Open Thread

“Put the two together to find the odds of NOT finding at least two kids with the same birthday in a group of 30 kids:
There’s about a 30% chance that you will NOT find at least two kids who share the same birthday in a group of 30. Therefore the opposite situation, that you WILL find at least two kids with the same birthday in a group of 30, is a whopping 70% (1 – .3 = .7). In fact, we find that in a group of 23 kids, your odds are better than 50% to find at least two people with the same birthday.”

From a mathematics web site^^^^^^^^^^^^^^^

lech,
you are correct,
it is much higher.
I didn’t take into account that “variable change”,
in this case
as you proceed down the line of people,
as you find a person that does not share the same
birthday, the chances of the next one NOT having the same birthday actually decrease.

like snappy said, now I’m getting a headache!

I think there’s a lot of Cataphilia already on the OT

legion – probability of same birthday with 30 people is much higher than 1 in 12

etson,

I recall what you were talking about:
variable change.

If you have three curtains with a prize behind one.
You choose curtain number one.
The host tells you that if you choose one of the other two curtains you could win double.

Discard the first and go for the 2 or 3rd because now that the host has introduced the variable change condition into the equation you have reduced the chances of winning to 1 in 2 from 1 in 3.

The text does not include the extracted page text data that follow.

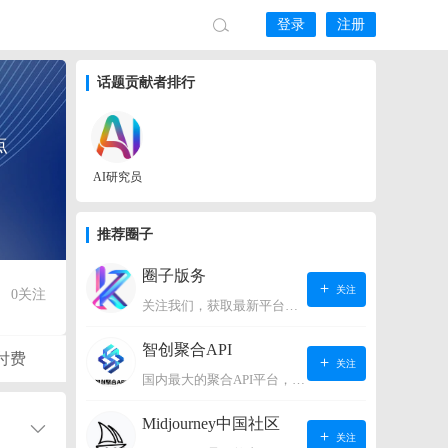
登录
注册
话题贡献者排行
点
AI研究员
推荐圈子
圈子版务
关注
0
关注
关注我们，获取最新平台动态。
智创聚合API
付费
关注
国内最大的聚合API平台，支持OpenAI、阿里、智谱、360、讯飞、百度等国内外大语言模型。https://s.lconai.com/
Midjourney中国社区
关注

The choice becomes keep 1 and remain at your chances of 1 in three
or change
and pick one of the others since the chance of winning is now winning on the change itself.

alright,
you all are forcing me into math nerd mode,
so here goes.

person one birthday is a given date, say 1/1

person two’s chance of having the same month is
1/12
person two’s chance of having the same day in that month is
1/30

1/12 X 1/30 = 1/360
BUT here’s the kicker, there are 30 people in the room
so that changes the mathematics completely
1/360 X 30/1= 1 in 12

So there. ;o)